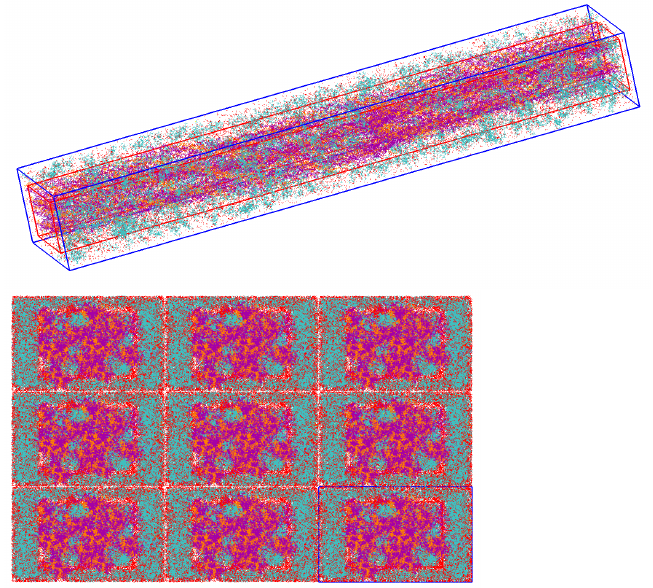
Figure 7. Simulation box of a Bone Fiber model, and a view of a 3-by-3 periodic replication of its xy-cross-section (VMD). HA, H 2 O, and CLG molecules are shown in cyan, red, and purple (alpha-1 chains) and orange colors (alpha-2 chains),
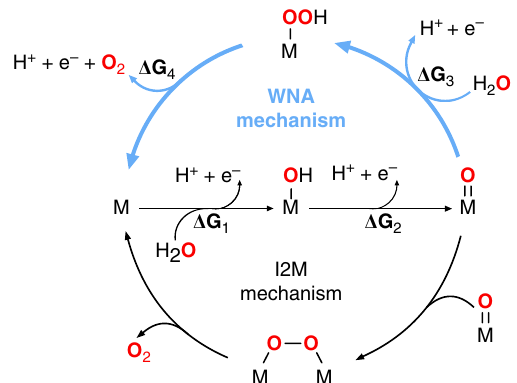
Fig. 1 Catalytic cycles for the two primary reaction pathways proposed for the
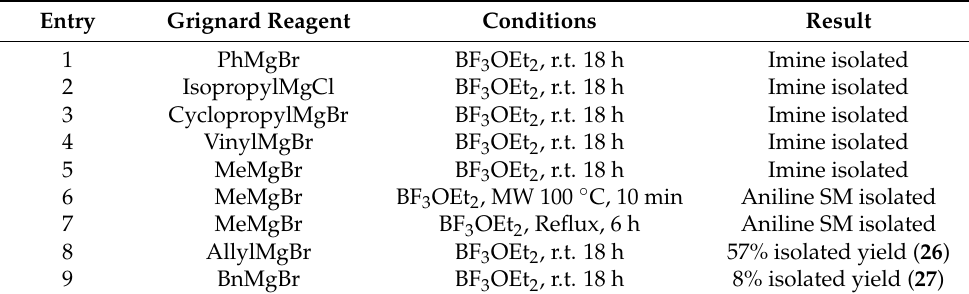
Table 6. Grignard additions into imine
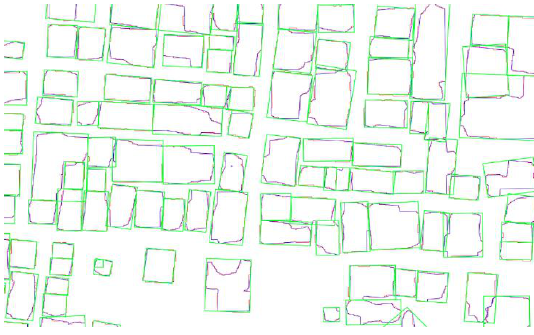
Figure 2 . 6 : Red - Noisy vector, Blue - Simplified vector Green - Minimum Bounding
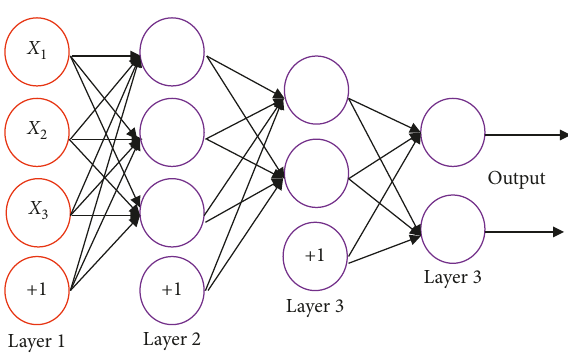
Figure 1: Multilayer neural network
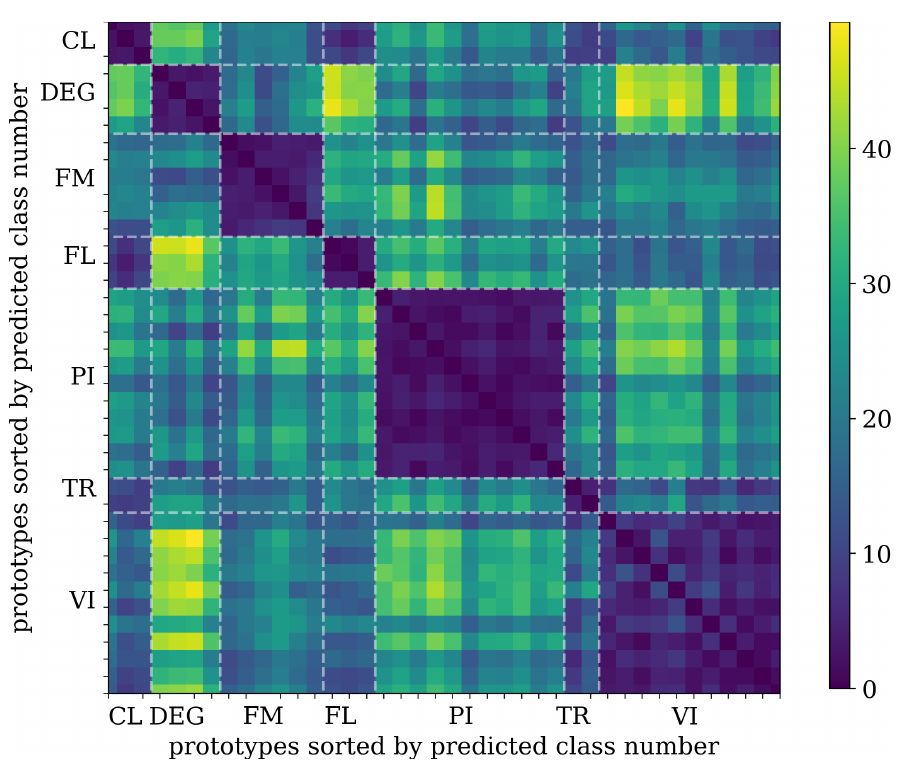
Figure 9. Distance matrix of prototypes of the Medley-solos-DB dataset sorted by predicted classes. The labels are clarinet (CL), distorted electric guitar (DEG), female singer (FM), flute (FL), piano (PI), trumpet (TR), and violin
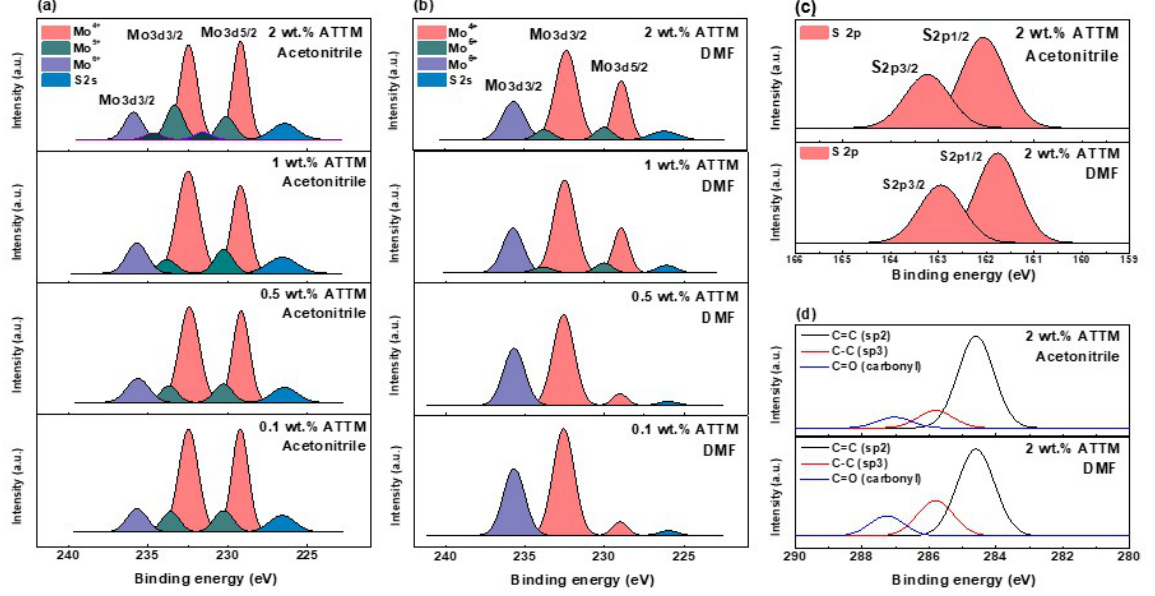
Figure 3. X-ray photoelectron spectra of the MoS 2 –CNW samples: Mo 3d region of ( a ) AM–CNW and ( b ) DM–CNW, ( c ) S 2p region of 2 wt.% ATTM in AM–CNW and DM–CNW, and ( d ) C 1s region of 2 wt.% ATTM in AM–CNW and DM–CNW.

****

### ASSIGNMENT
Once the pictures are removed, repeat all of the data above exactly.

### RESULT FOR THIS TASK
Figure 7. Simulation box of a Bone Fiber model, and a view of a 3-by-3 periodic replication of its xy-cross-section (VMD). HA, H 2 O, and CLG molecules are shown in cyan, red, and purple (alpha-1 chains) and orange colors (alpha-2 chains),
Fig. 1 Catalytic cycles for the two primary reaction pathways proposed for the
Table 6. Grignard additions into imine
Figure 2 . 6 : Red - Noisy vector, Blue - Simplified vector Green - Minimum Bounding
Figure 1: Multilayer neural network
Figure 9. Distance matrix of prototypes of the Medley-solos-DB dataset sorted by predicted classes. The labels are clarinet (CL), distorted electric guitar (DEG), female singer (FM), flute (FL), piano (PI), trumpet (TR), and violin
Figure 3. X-ray photoelectron spectra of the MoS 2 –CNW samples: Mo 3d region of ( a ) AM–CNW and ( b ) DM–CNW, ( c ) S 2p region of 2 wt.% ATTM in AM–CNW and DM–CNW, and ( d ) C 1s region of 2 wt.% ATTM in AM–CNW and DM–CNW.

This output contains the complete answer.